MY DEAR SOX: We got your last letter some three days ago. It found us all moderately well though not very frisky. Your letters now days are getting quite pretty as regards penmanship. You are certainly going to develop into a fine penman your mother thinks. She says that if you improve as fast in your writing next year as you have last, you will soon be writing for the papers.
In my mind's eye I can see you there in your room practicing for a long time on a spiral spring which you make with your pen. I believe you call it the whole arm movement. I think you got the idea from me. You remember I used to have a whole arm movement that I introduced into our family along in the summer of '69. You was at that time trying to learn to swim. Once or twice the neighbors brought you home with your lungs full of river water and your ears full of coarse sand. We pumped you dry several times, but it did not wean you from the river, so I introduced the whole arm movement, one day and used it from that on in what you would call our curric kulum. It worked well.

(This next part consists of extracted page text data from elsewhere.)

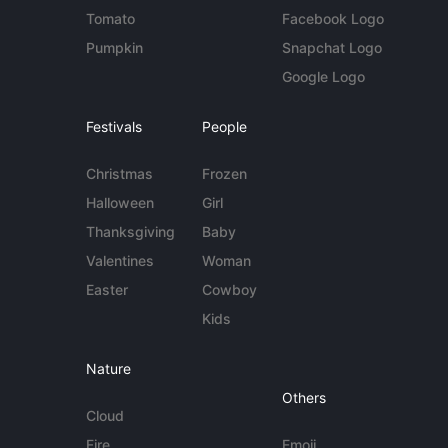
Tomato
Facebook Logo
Pumpkin
Snapchat Logo
Google Logo
Festivals
People
Christmas
Frozen
Halloween
Girl
Thanksgiving
Baby
Valentines
Woman
Easter
Cowboy
Kids
Nature
Others
Cloud
Fire
Emoji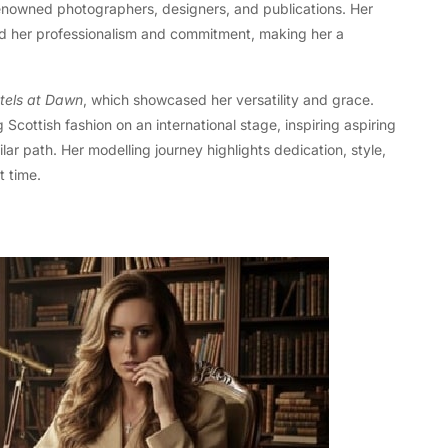
 renowned photographers, designers, and publications. Her
ed her professionalism and commitment, making her a
tels at Dawn
, which showcased her versatility and grace.
 Scottish fashion on an international stage, inspiring aspiring
r path. Her modelling journey highlights dedication, style,
t time.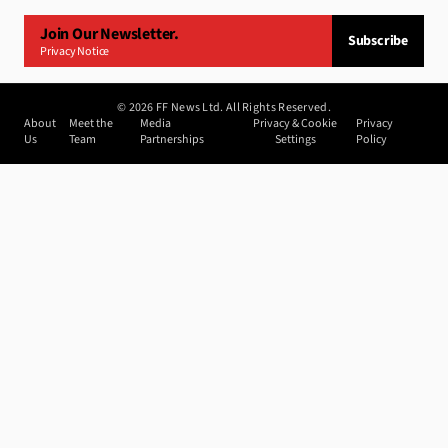
Join Our Newsletter.
Subscribe
Privacy Notice
©
2026
FF News Ltd. All Rights Reserved.
About
Meet the
Media
Privacy & Cookie
Privacy
Us
Team
Partnerships
Settings
Policy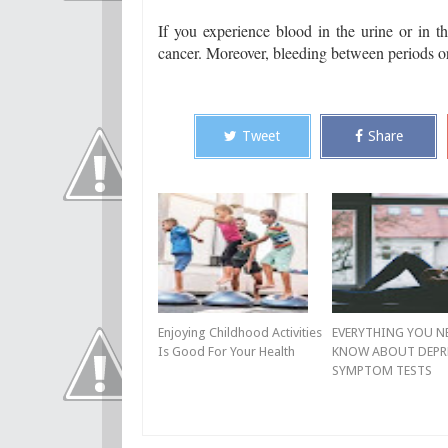
If you experience blood in the urine or in t
cancer. Moreover, bleeding between periods or 
Tweet
Share
Enjoying Childhood Activities
EVERYTHING YOU N
Is Good For Your Health
KNOW ABOUT DEPR
SYMPTOM TESTS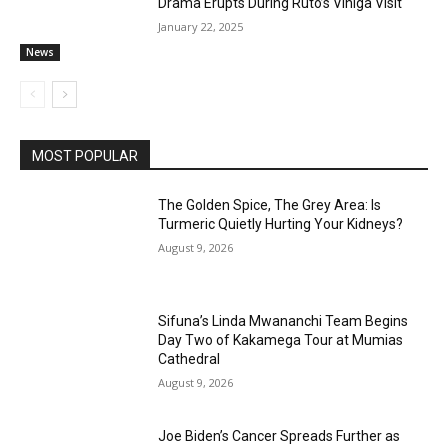
Drama Erupts During Ruto’s Vihiga Visit
January 22, 2025
News
MOST POPULAR
The Golden Spice, The Grey Area: Is
Turmeric Quietly Hurting Your Kidneys?
August 9, 2026
Sifuna’s Linda Mwananchi Team Begins
Day Two of Kakamega Tour at Mumias
Cathedral
August 9, 2026
Joe Biden’s Cancer Spreads Further as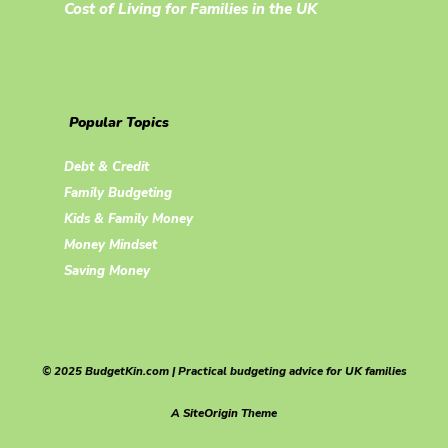
Cost of Living for Families in the UK
Popular Topics
Debt & Credit
Family Budgeting
Kids & Family Money
Money Mindset
Saving Money
© 2025 BudgetKin.com | Practical budgeting advice for UK families
A
SiteOrigin
Theme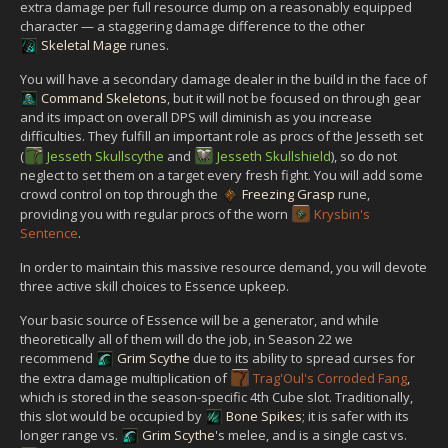
extra damage per full resource dump on a reasonably equipped
character — a staggering damage difference to the other
Skeletal Mage
runes.
You will have a secondary damage dealer in the build in the face of
Command Skeletons
, but it will not be focused on through gear
and its impact on overall DPS will diminish as you increase
difficulties. They fulfill an important role as procs of the Jesseth set
(
Jesseth Skullscythe
and
Jesseth Skullshield
), so do not
neglect to set them on a target every fresh fight. You will add some
crowd control on top through the
Freezing Grasp
rune,
providing you with regular procs of the worn
Krysbin's
Sentence
.
In order to maintain this massive resource demand, you will devote
three active skill choices to Essence upkeep.
Your basic source of Essence will be a generator, and while
theoretically all of them will do the job, in Season 22 we
recommend
Grim Scythe
due to its ability to spread curses for
the extra damage multiplication of
Trag'Oul's Corroded Fang
,
which is stored in the season-specific 4th Cube slot. Traditionally,
this slot would be occupied by
Bone Spikes
; it is safer with its
longer range vs.
Grim Scythe
's melee, and is a single cast vs.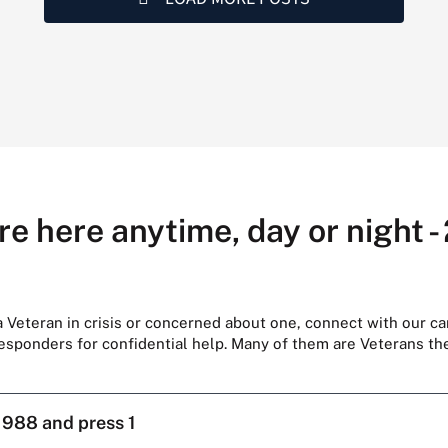
re here anytime, day or night -
 a Veteran in crisis or concerned about one, connect with our ca
responders for confidential help. Many of them are Veterans t
l
988 and press 1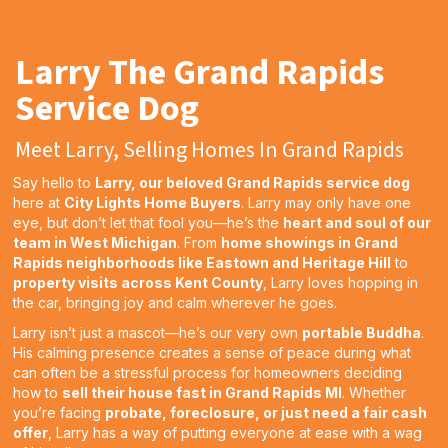
Larry The Grand Rapids
Service Dog
Meet Larry, Selling Homes In Grand Rapids
Say hello to
Larry, our beloved Grand Rapids service dog
here at
City Lights Home Buyers
. Larry may only have one
eye, but don’t let that fool you—he’s the
heart and soul of our
team in West Michigan
. From
home showings in Grand
Rapids neighborhoods like Eastown and Heritage Hill
to
property visits across Kent County
, Larry loves hopping in
the car, bringing joy and calm wherever he goes.
Larry isn’t just a mascot—he’s our very own
portable Buddha
.
His calming presence creates a sense of peace during what
can often be a stressful process for homeowners deciding
how to
sell their house fast in Grand Rapids MI
. Whether
you’re facing
probate, foreclosure, or just need a fair cash
offer
, Larry has a way of putting everyone at ease with a wag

Your letters are now very attractive from a scientific standpoint. The letters all have pretty little curly tails on them, and though you do not always spell according to Gunter, the capital letters are as pretty as a picture. I never saw such a round O as you make when you hang your tongue out and begin to swing yourself. Your mother says that your great-uncle on her side was a good writer too. He could draw off a turtle dove without taking his pen from the paper, and most everybody would know as soon as they looked at it that it was a turtle dove or some such bird as that.
He could also draw a deer with coil spring horns on him, and a barbed wire fence to it, and a scolloped tail, and it looked as much like a deer as anything else you could think of.
He was a fine penman and wrote a good deal for the papers. Your mother has got a lot of his pieces in the house yet, which the papers sent back because they were busy and crowded full of other stuff. I read some of these letters, and any one can see that it was a great sacrifice for the editors to send the pieces back, but they had got used to it and conquered their own personal feelings, and sent them back because they were too good for the plain, untutored reader. One editor said that he did not want to print the enclosed pieces because he thought it would be a pity to place such pretty writing in the soiled hands of the practical printer. He said that the manuscript looked so pretty just as it was, that he hadn't the heart to send it into the composing room. So the day may not be far away, Henry, when you can write for the press, your mother thinks. I don't care so much about it myself, but she has her heart set on it. Your mother thinks that you are a great man, though I have not detected any symptoms of it yet. She has got that last pen scroll work here of yours in the bible, where she can look at it every day. Its the picture of a hen setting in a nest of curly-cues made with red ink, over a woven wire mattress of dewdads in blue ink, and some tall grass in violet ink. Your mother says that this fowl is also a turtle dove, but I think she is wrong.
She says the world has always got a warm place for one who can make such a beautiful picture without taking his pen off the paper. Perhaps she is right. I hope that you will not take me for an example, for I am no writer at all. My parents couldn't give me any advantages when I was young. When I ought to have been learning how to make a red ink bird of paradise swooping down on a violet ink butterfly with green horns, I was frittering away my time trying to keep my misguided parents out of the poor-house.
I tell you, Henry, there was mighty little fluff and bloom and funny business in my young life. While you are acquiring the rudiments of Long Dennis and polo and penmanship, and storing your mind with useful knowledge with which to parlize your poor parents when you come home, do not forget, Henry, that your old sway-back father never had those opportunities for soaking his system full of useful knowledge which you now enjoy. When I was your age, I was helping to jerk the smutty logs off of a new farm with a pair of red and restless steers, in the interest of your grandfather.
But, I do not repine. I just simply call your attention to your priviledges. Could you have a Summer in the heart of the primeval forest, thrown in contact with a pair of high-strung steers and a large number of black flies of the most malignant type, "snaking" half-burnt logs across yourself and fighting flies from early dawn till set of sun, you would be willing, nay tickled, to go back to your monotonous round of base ball and Suffolk jackets and pest-house cigarettes. .
We rather expected you home some time ago, but you said you needed sea air and change of scene, so you will not be home very likely till the latter part of the month. We will be glad to see you any time, Henry, and we will try to make it as pleasant as we can for you. Your mother got me to fill the big straw-tick for your bed again, so that you would have a nice tall place to sleep, and so that you could live high, as the feller said.
I tried on the old velocipede pants you sent home last week. They are too short for me with the style of legs I am using this Summer. Your bathing pants are also too short for me, so I gave them to a poor woman here who is trying to ameliorate the condition of her sex.